══ The records ══

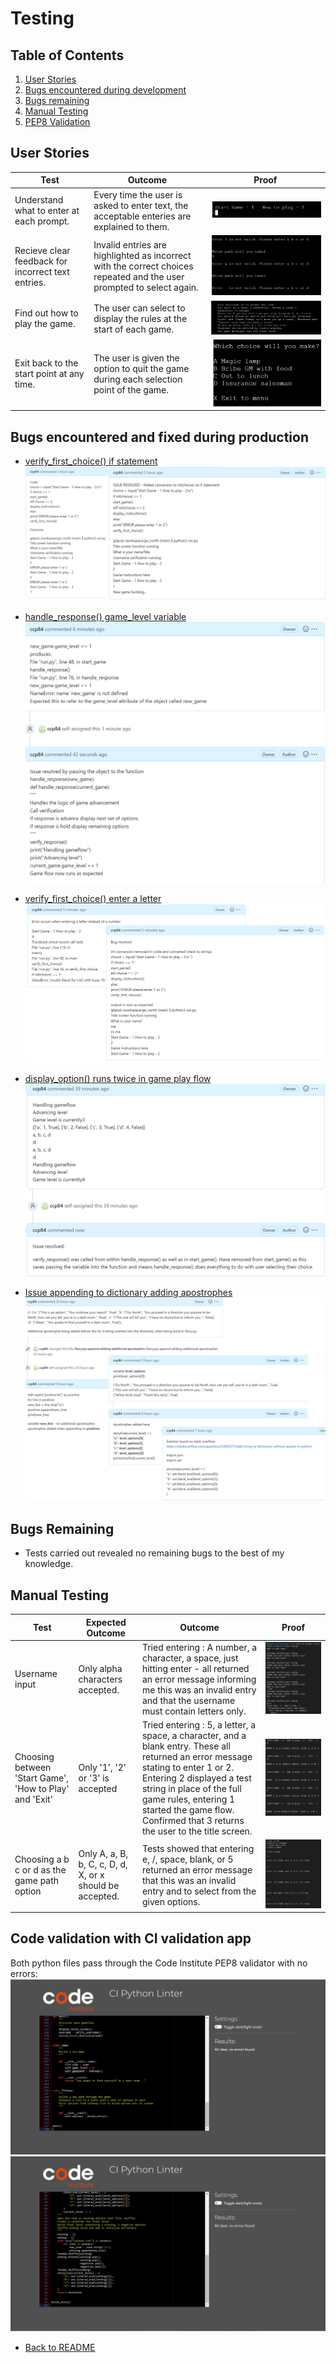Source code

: # Testing

## Table of Contents

1. [User Stories](#user-stories)
2. [Bugs encountered during development](#bugs-encountered-and-fixed-during-production)
3. [Bugs remaining](#bugs-remaining)
4. [Manual Testing](#manual-testing)
5. [PEP8 Validation](#code-validation-with-ci-validation-app)

## User Stories

| Test  | Outcome | Proof |
|----|--------|--------|
|Understand what to enter at each prompt.| Every time the user is asked to enter text, the acceptable enteries are explained to them. | ![User input example](documentation/user_choice.png)|
|Recieve clear feedback for incorrect text entries.|Invalid entries are highlighted as incorrect with the correct choices repeated and the user prompted to select again.|![Invalid entry example](documentation/invalid_choice.png)|
|Find out how to play the game.| The user can select to display the rules at the start of each game.|![Rules](documentation/rules.png)|
Exit back to the start point at any time. | The user is given the option to quit the game during each selection point of the game. | ![Exit screenshot](documentation/exit.png)

## Bugs encountered and fixed during production

* [verify_first_choice() if statement](https://github.com/ccp84/go_north/issues/1)
![Issue 1 screenshot](documentation/issue_1.png)

* [handle_response() game_level variable](https://github.com/ccp84/go_north/issues/2)
![Issue 2 screenshot](documentation/issue_2.png)

* [verify_first_choice() enter a letter](https://github.com/ccp84/go_north/issues/3)
![Issue 3 screenshot](documentation/issue_3.png)

* [display_option() runs twice in game play flow](https://github.com/ccp84/go_north/issues/4)
![Issue 4 screenshot](documentation/issue_4.png)

* [Issue appending to dictionary adding apostrophes](https://github.com/ccp84/go_north/issues/5)
![Issue 5 screenshot](documentation/issue_5.png)

## Bugs Remaining

* Tests carried out revealed no remaining bugs to the best of my knowledge.

## Manual Testing

| Test | Expected Outcome | Outcome | Proof |
| ---  | -----------------| ------- | ----- |
|Username input| Only alpha characters accepted. | Tried entering : A number, a character, a space, just hitting enter - all returned an error message informing me this was an invalid entry and that the username must contain letters only. | ![Username verification testing](documentation/player_name_testing.png) |
| Choosing between 'Start Game', 'How to Play' and 'Exit' | Only '1', '2' or '3' is accepted | Tried entering : 5, a letter, a space, a character, and a blank entry. These all returned an error message stating to enter 1 or 2. Entering 2 displayed a test string in place of the full game rules, entering 1 started the game flow. Confirmed that 3 returns the user to the title screen. | ![Initial choice testing](documentation/initial_choice_testing.png) |
| Choosing a b c or d as the game path option | Only A, a, B, b, C, c, D, d, X, or x should be accepted. | Tests showed that entering e, /, space, blank, or 5 returned an error message that this was an invalid entry and to select from the given options. | ![User path testing](documentation/game_path_choice_test.png) |


## Code validation with CI validation app

Both python files pass through the Code Institute PEP8 validator with no errors:
![run.py screenshot](documentation/runpy_verify.png)
![story.py screenshot](documentation/storypy_verify.png)


* [Back to README](README.md#testing)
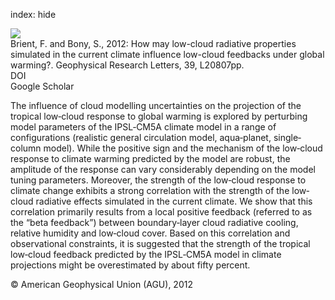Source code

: index: hide

<div class="Citation">
    <div class="Citation-thumb CitationThumb-linked"  data-href="https://doi.org/10.1029/2012gl053265">
      <img src="https://static.claimspace.cloud/climate-study-static/refs/thumbs/7/Brient_and_Bony_2012-thumb.png" />
    </div>

  <div class="Citation-body">
    <div class="Citation-text">Brient, F. and Bony, S., 2012: How may low-cloud radiative properties simulated in the current climate influence low-cloud feedbacks under global warming?. <span class="Article-journal">Geophysical Research Letters, </span><span class="Article-volume">39, </span>L20807pp.</div>
    <div class="Citation-links">
      <div class="CitationLink" data-href="https://doi.org/10.1029/2012gl053265">
        <div class="CitationLink-icon CitationLink-Doi"></div>
        <div class="CitationLink-text">DOI</div>
      </div>
      <div class="CitationLink" data-href="https://scholar.google.com/scholar?q=10.1029/2012gl053265">
        <div class="CitationLink-icon CitationLink-Scholar"></div>
        <div class="CitationLink-text">Google Scholar</div>
      </div>
    </div>
  </div>
</div>

The influence of cloud modelling uncertainties on the projection of the tropical low‐cloud response to global warming is explored by perturbing model parameters of the IPSL‐CM5A climate model in a range of configurations (realistic general circulation model, aqua‐planet, single‐column model). While the positive sign and the mechanism of the low‐cloud response to climate warming predicted by the model are robust, the amplitude of the response can vary considerably depending on the model tuning parameters. Moreover, the strength of the low‐cloud response to climate change exhibits a strong correlation with the strength of the low‐cloud radiative effects simulated in the current climate. We show that this correlation primarily results from a local positive feedback (referred to as the “beta feedback”) between boundary‐layer cloud radiative cooling, relative humidity and low‐cloud cover. Based on this correlation and observational constraints, it is suggested that the strength of the tropical low‐cloud feedback predicted by the IPSL‐CM5A model in climate projections might be overestimated by about fifty percent.

<div class="Citation-copy">
&copy; American Geophysical Union (AGU), 2012
</div>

═══

## Exercise details
Read through the records above and copy the lines that contain "during".

## Expected answer
2. [Bugs encountered during development](#bugs-encountered-and-fixed-during-production)
Exit back to the start point at any time. | The user is given the option to quit the game during each selection point of the game. | ![Exit screenshot](documentation/exit.png)
## Bugs encountered and fixed during production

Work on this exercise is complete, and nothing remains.